Referans: Jillian C. Rastinejad, Benjamin P. Gompertz, Andrew J. Levan, Wen-fai Fong, Matt Nicholl, Gavin P. Lamb, Daniele B. Malesani, Anya E. Nugent, Samantha R. Oates, Nial R. Tanvir, Antonio de Ugarte Postigo, Charles D. Kilpatrick, Christopher J. Moore, Brian D. Metzger, Maria Edvige Ravasio, Andrea Rossi, Genevieve Schroeder, Jacob Jencson, David J. Sand, Nathan Smith, José Feliciano Agüí Fernández, Edo Berger, Peter K. Blanchard, Ryan Chornock, Bethany E. Cobb, Massimiliano De Pasquale, Johan PU Fynbo, Luca Izzo, D. Alexander Kann, Tanmoy Laskar, Ester Marini , Kerry Paterson, Alicia Rouco Escorial, Huei M. Sears ve Christina C. Thöne, 7 Aralık 2022, Doğa.

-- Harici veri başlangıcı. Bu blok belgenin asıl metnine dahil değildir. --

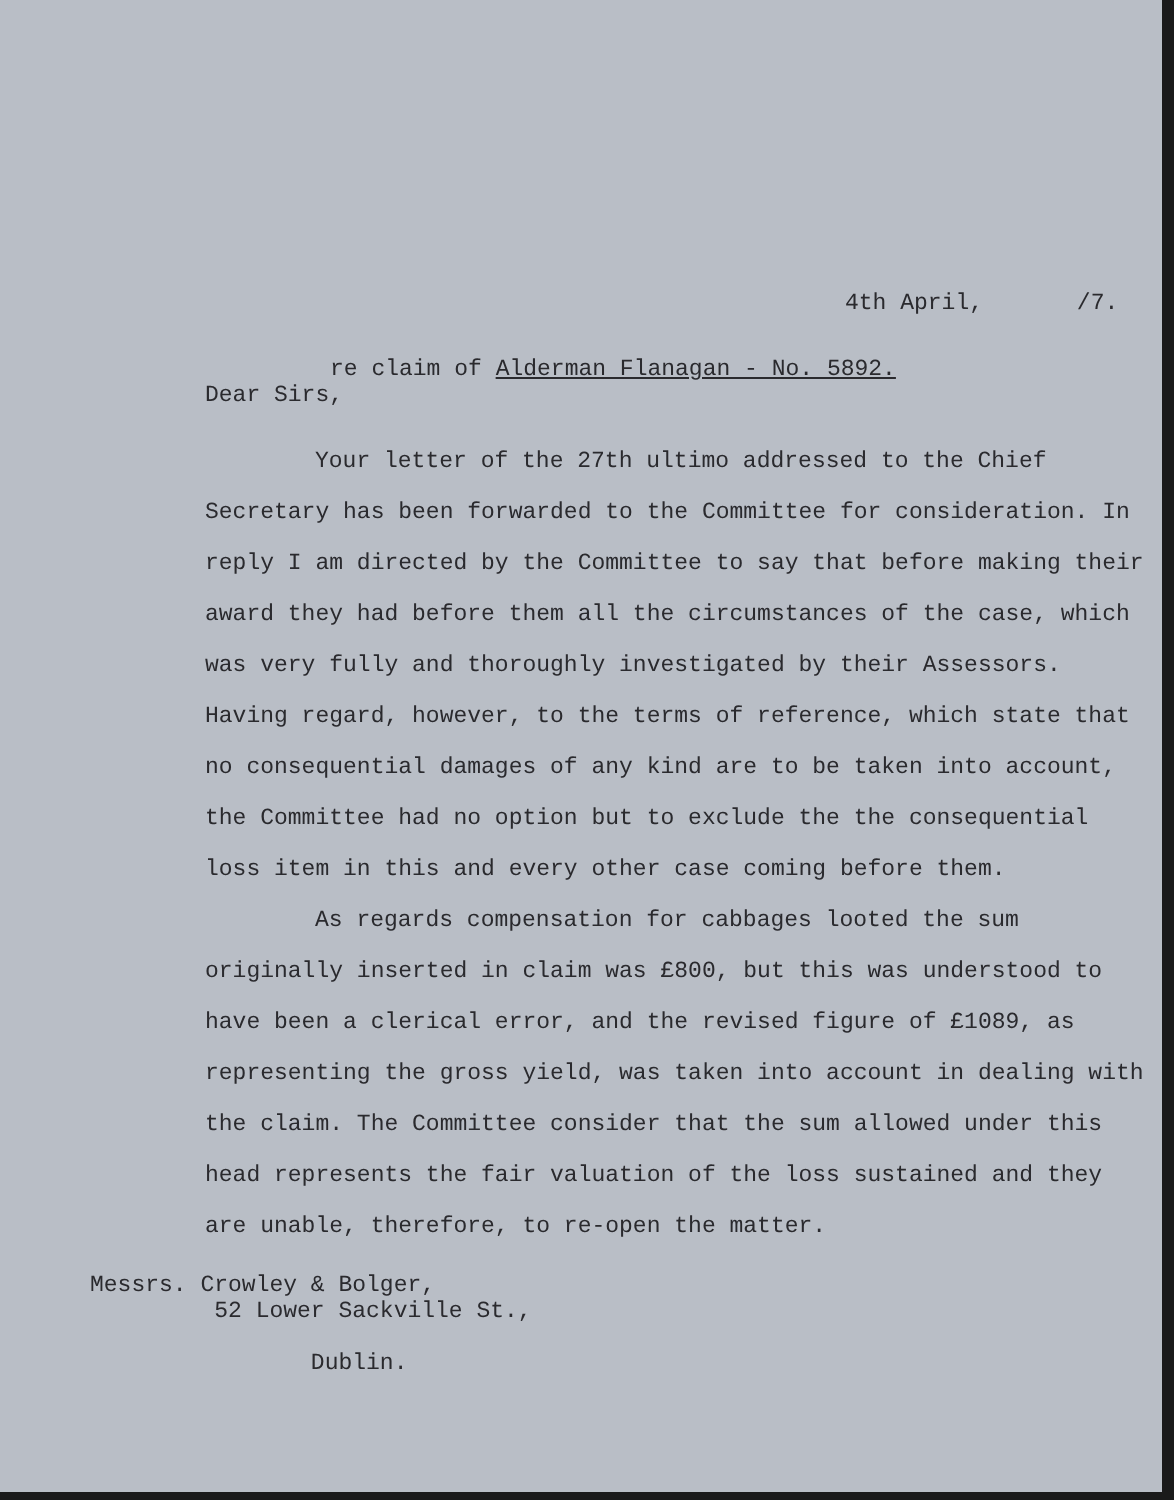4th April, /7.
re claim of Alderman Flanagan - No. 5892.
Dear Sirs,
Your letter of the 27th ultimo addressed to the Chief Secretary has been forwarded to the Committee for consideration. In reply I am directed by the Committee to say that before making their award they had before them all the circumstances of the case, which was very fully and thoroughly investigated by their Assessors. Having regard, however, to the terms of reference, which state that no consequential damages of any kind are to be taken into account, the Committee had no option but to exclude the the consequential loss item in this and every other case coming before them.
As regards compensation for cabbages looted the sum originally inserted in claim was £800, but this was understood to have been a clerical error, and the revised figure of £1089, as representing the gross yield, was taken into account in dealing with the claim. The Committee consider that the sum allowed under this head represents the fair valuation of the loss sustained and they are unable, therefore, to re-open the matter.
Messrs. Crowley & Bolger,
52 Lower Sackville St.,
Dublin.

DOI: 10.1038/s41586-022-05390-w

Çalışma, Ulusal Bilim Vakfı (AST-1814782, AST-1909358 ve AST-2047919 hibe numaraları), David ve Lucile Packard Vakfı, Avrupa Araştırma Konseyi tarafından desteklenmiştir. NASAAlfred P. Sloan Vakfı ve Bilimsel İlerleme Araştırma Şirketi.